Keywords: Heart failure, myosin, omecamtiv mecarbil
How to cite this article:
Ali A, Abdelmaseih R, Thakker R, Faluk M, Hasan SM. Cardiac myosin activation in the treatment of congestive heart failure: New therapeutic options and review of literature. Heart Views 2021;22:275-9 |
How to cite this URL:
Ali A, Abdelmaseih R, Thakker R, Faluk M, Hasan SM. Cardiac myosin activation in the treatment of congestive heart failure: New therapeutic options and review of literature.
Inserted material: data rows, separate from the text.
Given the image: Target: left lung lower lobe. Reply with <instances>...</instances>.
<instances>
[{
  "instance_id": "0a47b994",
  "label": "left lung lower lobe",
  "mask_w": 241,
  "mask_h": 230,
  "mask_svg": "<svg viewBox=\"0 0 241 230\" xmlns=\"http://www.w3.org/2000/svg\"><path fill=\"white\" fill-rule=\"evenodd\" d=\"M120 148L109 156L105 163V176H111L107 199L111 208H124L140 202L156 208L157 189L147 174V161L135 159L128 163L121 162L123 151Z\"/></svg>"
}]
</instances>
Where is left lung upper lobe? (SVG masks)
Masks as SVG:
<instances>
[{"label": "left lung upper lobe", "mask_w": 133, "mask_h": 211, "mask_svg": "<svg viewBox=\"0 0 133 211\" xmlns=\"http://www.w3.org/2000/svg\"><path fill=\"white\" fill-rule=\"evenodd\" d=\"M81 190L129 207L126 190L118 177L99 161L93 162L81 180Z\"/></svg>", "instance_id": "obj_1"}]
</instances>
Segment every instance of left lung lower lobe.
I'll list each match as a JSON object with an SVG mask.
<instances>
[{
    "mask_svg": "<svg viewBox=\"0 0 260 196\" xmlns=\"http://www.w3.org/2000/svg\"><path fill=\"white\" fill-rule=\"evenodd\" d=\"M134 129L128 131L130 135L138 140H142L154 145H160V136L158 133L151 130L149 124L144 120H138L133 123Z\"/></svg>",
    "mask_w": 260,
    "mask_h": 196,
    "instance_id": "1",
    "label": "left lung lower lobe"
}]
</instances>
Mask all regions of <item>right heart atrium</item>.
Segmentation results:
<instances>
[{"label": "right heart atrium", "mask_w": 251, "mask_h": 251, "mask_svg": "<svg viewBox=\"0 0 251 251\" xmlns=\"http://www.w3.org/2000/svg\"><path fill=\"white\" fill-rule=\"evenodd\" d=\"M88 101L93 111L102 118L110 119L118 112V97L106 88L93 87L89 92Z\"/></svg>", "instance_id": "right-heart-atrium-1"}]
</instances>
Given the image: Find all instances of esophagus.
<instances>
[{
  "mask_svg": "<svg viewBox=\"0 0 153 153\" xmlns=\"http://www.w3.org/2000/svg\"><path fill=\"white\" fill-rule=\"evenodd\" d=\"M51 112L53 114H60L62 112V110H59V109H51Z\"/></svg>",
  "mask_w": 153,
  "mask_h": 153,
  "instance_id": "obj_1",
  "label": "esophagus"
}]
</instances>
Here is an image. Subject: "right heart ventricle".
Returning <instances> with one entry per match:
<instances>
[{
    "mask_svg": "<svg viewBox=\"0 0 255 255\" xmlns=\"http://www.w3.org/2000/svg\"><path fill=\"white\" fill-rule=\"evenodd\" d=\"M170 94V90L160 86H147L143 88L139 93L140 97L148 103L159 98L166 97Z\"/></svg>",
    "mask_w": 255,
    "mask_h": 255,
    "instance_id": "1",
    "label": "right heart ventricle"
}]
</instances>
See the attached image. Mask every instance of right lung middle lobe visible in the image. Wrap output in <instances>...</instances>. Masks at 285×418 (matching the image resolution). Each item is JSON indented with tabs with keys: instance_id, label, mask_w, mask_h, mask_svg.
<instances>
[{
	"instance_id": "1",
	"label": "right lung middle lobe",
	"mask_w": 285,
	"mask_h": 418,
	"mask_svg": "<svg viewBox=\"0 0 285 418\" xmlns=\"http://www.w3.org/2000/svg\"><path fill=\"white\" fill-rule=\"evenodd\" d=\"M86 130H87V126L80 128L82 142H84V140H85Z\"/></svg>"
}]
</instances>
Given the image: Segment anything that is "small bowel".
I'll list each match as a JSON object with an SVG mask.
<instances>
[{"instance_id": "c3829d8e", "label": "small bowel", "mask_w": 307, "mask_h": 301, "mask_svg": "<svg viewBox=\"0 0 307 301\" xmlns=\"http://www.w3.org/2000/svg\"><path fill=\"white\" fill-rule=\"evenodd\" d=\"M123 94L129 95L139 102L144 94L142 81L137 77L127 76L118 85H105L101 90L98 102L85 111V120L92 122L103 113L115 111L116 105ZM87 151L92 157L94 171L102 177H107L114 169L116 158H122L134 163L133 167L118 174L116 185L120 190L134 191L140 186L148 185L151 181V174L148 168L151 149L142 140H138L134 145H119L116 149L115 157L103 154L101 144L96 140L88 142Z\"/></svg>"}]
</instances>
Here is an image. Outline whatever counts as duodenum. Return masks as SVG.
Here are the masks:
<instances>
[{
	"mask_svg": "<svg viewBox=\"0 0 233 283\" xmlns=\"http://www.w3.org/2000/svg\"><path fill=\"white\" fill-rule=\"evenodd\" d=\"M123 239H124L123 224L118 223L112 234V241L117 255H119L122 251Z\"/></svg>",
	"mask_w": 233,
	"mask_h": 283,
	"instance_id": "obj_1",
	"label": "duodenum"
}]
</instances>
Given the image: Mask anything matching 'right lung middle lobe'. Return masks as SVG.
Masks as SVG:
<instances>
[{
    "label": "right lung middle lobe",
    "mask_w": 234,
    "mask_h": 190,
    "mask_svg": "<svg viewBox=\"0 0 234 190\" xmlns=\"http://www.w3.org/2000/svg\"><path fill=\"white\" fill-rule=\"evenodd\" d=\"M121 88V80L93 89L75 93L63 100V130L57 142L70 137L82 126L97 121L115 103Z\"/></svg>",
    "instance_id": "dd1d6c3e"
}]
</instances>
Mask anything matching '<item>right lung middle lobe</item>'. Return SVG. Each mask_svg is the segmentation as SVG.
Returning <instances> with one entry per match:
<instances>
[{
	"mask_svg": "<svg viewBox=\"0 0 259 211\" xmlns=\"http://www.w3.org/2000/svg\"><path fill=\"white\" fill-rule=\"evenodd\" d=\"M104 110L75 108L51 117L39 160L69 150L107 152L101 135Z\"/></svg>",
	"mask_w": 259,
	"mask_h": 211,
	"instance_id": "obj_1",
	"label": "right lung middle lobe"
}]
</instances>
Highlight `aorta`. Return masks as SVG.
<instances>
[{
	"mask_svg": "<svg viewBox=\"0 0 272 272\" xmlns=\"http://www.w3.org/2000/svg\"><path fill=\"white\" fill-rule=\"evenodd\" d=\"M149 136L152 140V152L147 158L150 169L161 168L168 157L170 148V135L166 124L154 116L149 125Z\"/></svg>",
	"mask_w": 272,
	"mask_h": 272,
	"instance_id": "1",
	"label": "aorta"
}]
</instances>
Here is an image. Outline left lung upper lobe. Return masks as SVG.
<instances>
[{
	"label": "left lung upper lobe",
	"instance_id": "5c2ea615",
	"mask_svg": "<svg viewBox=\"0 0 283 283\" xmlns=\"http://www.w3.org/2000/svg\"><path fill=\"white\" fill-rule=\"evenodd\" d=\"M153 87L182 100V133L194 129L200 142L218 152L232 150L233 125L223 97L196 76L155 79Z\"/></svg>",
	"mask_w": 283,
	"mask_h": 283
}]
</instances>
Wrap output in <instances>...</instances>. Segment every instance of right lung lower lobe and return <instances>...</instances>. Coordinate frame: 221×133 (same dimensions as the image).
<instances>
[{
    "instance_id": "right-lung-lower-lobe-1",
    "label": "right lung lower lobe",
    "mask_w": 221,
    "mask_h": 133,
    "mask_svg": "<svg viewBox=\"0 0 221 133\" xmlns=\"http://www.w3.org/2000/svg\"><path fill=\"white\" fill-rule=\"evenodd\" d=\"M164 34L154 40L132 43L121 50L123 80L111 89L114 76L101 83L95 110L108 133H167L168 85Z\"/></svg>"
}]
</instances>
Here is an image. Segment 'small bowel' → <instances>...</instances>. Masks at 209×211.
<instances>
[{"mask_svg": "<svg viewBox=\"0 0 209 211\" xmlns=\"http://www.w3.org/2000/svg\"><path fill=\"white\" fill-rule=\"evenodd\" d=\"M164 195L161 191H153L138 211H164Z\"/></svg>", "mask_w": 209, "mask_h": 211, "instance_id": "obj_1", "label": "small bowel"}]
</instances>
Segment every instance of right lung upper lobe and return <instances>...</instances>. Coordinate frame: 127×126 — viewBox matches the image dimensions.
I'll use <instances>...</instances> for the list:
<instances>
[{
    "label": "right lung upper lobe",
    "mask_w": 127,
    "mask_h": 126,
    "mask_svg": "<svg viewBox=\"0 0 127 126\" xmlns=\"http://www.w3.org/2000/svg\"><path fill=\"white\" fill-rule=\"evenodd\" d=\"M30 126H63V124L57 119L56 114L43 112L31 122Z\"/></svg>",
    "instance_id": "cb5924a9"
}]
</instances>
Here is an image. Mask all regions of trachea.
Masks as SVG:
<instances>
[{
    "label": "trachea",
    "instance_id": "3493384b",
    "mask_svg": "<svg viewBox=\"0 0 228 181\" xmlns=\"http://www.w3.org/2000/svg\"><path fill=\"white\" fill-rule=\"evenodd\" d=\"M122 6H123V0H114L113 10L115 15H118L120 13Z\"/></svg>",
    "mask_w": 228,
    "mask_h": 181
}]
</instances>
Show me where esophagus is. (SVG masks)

Heart Views [serial online] 2021 [cited 2023 Mar 23];22:275-9. Available from: https://www.heartviews.org/text.asp?2021/22/4/275/337546 |
| Introduction | |  |
Heart failure (HF) is defined as a structural or functional impairment of myocardium that consequently results in a failure of the heart to pump blood at a rate commensurate with the needs of the body. HF remains a major cause of morbidity and mortality, with high rates of readmission. In the United States alone, about 6.2 million Americans had HF between 2013 and 2016, and it is anticipated to continue on an upward trajectory as the elderly population continues to increase.[1]
In 2018, HF was mentioned on 379,800 death certificates (13.4%). It has an estimated $30.7 billion dollar health-care cost, which includes the financial burden of health services, medicines to treat HF, and missed days of work.[2] Robust long-term cardiovascular research has helped establish several medications with different mechanisms of action that can effectively treat HF and reduce exacerbations.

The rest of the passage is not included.